• Problem
Below are the records. List every line holding the word "begin".

==== Input records

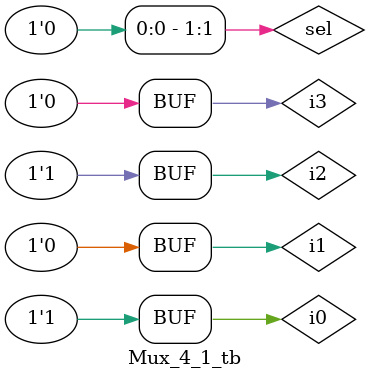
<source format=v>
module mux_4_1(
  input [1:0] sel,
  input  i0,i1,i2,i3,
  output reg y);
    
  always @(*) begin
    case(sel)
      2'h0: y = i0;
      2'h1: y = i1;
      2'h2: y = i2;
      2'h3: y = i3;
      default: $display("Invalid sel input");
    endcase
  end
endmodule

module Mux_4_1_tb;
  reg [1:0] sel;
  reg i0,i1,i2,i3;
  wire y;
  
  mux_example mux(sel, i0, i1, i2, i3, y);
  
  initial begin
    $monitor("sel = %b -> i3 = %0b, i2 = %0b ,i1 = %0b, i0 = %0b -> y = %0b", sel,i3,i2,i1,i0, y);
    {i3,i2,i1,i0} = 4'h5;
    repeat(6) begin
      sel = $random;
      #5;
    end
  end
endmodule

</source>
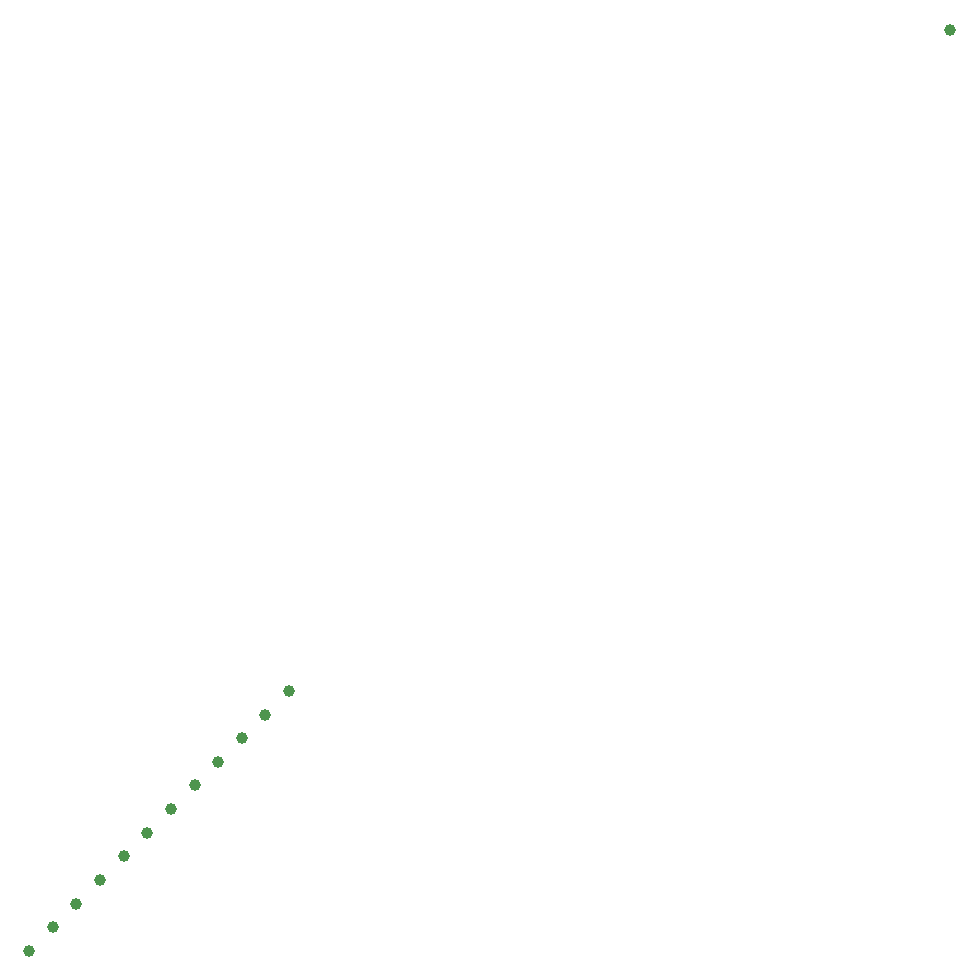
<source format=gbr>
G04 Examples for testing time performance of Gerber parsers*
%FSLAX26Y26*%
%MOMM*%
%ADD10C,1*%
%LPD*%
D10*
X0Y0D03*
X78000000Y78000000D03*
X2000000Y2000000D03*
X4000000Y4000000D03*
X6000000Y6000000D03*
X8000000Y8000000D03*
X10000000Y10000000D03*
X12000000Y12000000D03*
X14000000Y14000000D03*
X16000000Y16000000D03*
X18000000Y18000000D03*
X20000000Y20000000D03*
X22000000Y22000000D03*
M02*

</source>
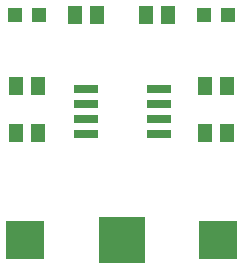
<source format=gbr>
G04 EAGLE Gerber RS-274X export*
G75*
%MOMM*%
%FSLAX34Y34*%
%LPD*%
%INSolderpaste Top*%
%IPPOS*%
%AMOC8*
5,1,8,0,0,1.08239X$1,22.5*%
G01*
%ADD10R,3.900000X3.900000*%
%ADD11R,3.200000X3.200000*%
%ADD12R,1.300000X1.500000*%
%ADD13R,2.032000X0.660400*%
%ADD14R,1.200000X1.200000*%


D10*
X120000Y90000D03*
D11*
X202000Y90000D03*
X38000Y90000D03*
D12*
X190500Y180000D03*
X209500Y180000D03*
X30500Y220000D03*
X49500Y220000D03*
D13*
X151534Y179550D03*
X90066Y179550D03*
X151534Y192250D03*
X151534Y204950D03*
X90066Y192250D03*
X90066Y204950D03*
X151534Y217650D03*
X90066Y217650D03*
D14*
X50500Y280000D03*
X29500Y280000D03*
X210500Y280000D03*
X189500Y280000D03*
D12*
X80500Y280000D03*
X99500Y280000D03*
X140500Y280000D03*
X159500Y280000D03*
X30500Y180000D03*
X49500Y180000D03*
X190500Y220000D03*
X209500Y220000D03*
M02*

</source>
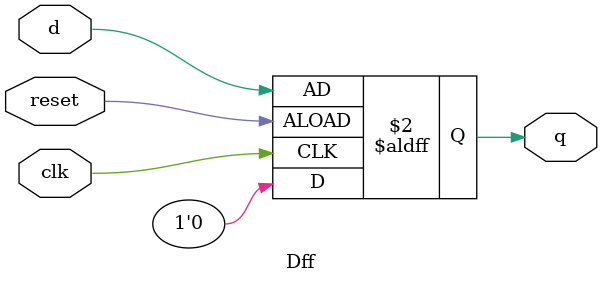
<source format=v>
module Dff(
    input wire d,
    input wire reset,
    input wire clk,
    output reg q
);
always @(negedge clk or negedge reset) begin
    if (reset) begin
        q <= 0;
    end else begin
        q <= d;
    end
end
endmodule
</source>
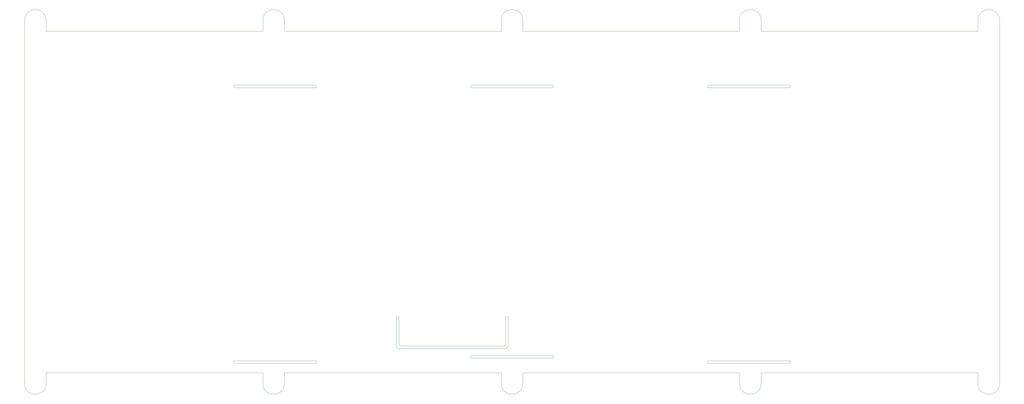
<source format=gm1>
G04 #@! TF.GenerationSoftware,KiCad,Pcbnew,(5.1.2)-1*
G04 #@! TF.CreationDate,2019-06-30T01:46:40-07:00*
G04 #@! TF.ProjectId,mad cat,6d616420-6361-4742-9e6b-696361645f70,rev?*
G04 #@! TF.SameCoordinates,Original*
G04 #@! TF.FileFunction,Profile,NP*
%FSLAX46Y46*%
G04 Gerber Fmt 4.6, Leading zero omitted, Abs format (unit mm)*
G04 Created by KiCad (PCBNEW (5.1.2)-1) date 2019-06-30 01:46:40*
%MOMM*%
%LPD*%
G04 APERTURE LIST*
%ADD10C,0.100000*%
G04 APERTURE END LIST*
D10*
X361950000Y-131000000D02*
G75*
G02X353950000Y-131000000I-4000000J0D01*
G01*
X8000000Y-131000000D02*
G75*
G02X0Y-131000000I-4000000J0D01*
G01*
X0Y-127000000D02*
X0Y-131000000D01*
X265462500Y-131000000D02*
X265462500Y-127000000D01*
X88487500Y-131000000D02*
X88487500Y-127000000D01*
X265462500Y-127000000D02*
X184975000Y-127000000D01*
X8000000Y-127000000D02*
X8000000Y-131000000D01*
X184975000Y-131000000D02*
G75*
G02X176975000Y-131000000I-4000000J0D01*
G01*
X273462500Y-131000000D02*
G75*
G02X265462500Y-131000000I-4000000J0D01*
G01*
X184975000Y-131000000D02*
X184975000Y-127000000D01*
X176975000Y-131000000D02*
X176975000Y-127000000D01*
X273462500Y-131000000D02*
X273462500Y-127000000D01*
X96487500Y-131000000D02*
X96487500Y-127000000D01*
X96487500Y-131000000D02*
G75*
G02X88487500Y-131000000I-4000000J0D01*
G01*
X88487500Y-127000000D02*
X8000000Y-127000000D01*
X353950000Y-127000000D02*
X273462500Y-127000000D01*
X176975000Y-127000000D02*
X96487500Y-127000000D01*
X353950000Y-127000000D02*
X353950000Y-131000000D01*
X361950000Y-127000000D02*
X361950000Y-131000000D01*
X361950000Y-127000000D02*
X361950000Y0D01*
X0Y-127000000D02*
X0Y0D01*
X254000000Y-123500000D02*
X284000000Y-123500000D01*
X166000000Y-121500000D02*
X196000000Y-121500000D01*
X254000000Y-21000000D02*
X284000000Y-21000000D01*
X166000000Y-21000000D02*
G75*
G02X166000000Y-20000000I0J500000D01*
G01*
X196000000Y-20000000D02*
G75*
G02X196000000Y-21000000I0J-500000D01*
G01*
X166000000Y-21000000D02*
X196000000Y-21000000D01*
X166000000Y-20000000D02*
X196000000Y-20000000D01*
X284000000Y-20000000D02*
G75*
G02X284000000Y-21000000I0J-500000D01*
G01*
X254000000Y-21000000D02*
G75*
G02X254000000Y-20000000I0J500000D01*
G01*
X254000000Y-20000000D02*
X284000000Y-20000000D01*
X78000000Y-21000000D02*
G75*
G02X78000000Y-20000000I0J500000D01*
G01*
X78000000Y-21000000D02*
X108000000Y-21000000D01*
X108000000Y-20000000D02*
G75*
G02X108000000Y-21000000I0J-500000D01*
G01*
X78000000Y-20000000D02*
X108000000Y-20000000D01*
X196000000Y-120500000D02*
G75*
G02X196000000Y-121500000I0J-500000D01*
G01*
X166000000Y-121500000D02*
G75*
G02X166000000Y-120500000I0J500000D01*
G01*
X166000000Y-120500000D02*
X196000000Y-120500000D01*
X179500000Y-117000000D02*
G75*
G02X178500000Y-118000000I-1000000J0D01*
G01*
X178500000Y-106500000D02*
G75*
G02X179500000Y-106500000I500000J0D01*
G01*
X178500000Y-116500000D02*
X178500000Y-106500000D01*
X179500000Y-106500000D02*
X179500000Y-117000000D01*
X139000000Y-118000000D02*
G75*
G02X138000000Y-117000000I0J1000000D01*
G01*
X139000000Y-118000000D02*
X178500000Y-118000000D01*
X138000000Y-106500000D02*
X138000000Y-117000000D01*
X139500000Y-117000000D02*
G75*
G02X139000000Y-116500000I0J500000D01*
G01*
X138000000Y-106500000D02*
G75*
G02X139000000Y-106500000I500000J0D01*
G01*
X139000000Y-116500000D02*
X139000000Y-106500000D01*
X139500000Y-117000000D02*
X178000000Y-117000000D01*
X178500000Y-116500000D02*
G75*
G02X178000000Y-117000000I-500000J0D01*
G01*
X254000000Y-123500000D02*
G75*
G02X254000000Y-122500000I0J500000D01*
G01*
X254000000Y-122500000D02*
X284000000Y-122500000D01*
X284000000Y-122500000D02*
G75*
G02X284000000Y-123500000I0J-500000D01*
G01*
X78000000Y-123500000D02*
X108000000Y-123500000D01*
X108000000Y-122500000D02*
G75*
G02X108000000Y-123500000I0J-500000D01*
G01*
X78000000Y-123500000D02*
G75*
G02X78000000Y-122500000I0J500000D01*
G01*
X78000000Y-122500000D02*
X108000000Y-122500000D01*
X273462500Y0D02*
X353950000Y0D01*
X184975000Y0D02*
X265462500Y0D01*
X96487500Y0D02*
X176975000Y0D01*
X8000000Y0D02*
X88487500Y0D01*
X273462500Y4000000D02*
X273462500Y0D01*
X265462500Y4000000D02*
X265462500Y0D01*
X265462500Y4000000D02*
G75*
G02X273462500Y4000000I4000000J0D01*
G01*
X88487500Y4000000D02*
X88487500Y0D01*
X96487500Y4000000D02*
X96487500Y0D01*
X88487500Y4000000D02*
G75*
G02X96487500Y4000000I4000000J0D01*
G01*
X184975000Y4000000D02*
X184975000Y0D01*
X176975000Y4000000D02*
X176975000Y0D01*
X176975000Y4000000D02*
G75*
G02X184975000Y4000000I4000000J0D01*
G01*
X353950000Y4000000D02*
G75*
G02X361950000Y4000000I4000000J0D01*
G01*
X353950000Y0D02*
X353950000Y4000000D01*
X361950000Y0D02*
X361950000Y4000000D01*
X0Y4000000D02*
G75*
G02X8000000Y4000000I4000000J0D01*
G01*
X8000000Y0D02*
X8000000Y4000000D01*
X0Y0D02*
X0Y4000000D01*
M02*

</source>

========

• Written reply
  always @(*) begin
  initial begin
    repeat(6) begin
always @(negedge clk or negedge reset) begin
    if (reset) begin
    end else begin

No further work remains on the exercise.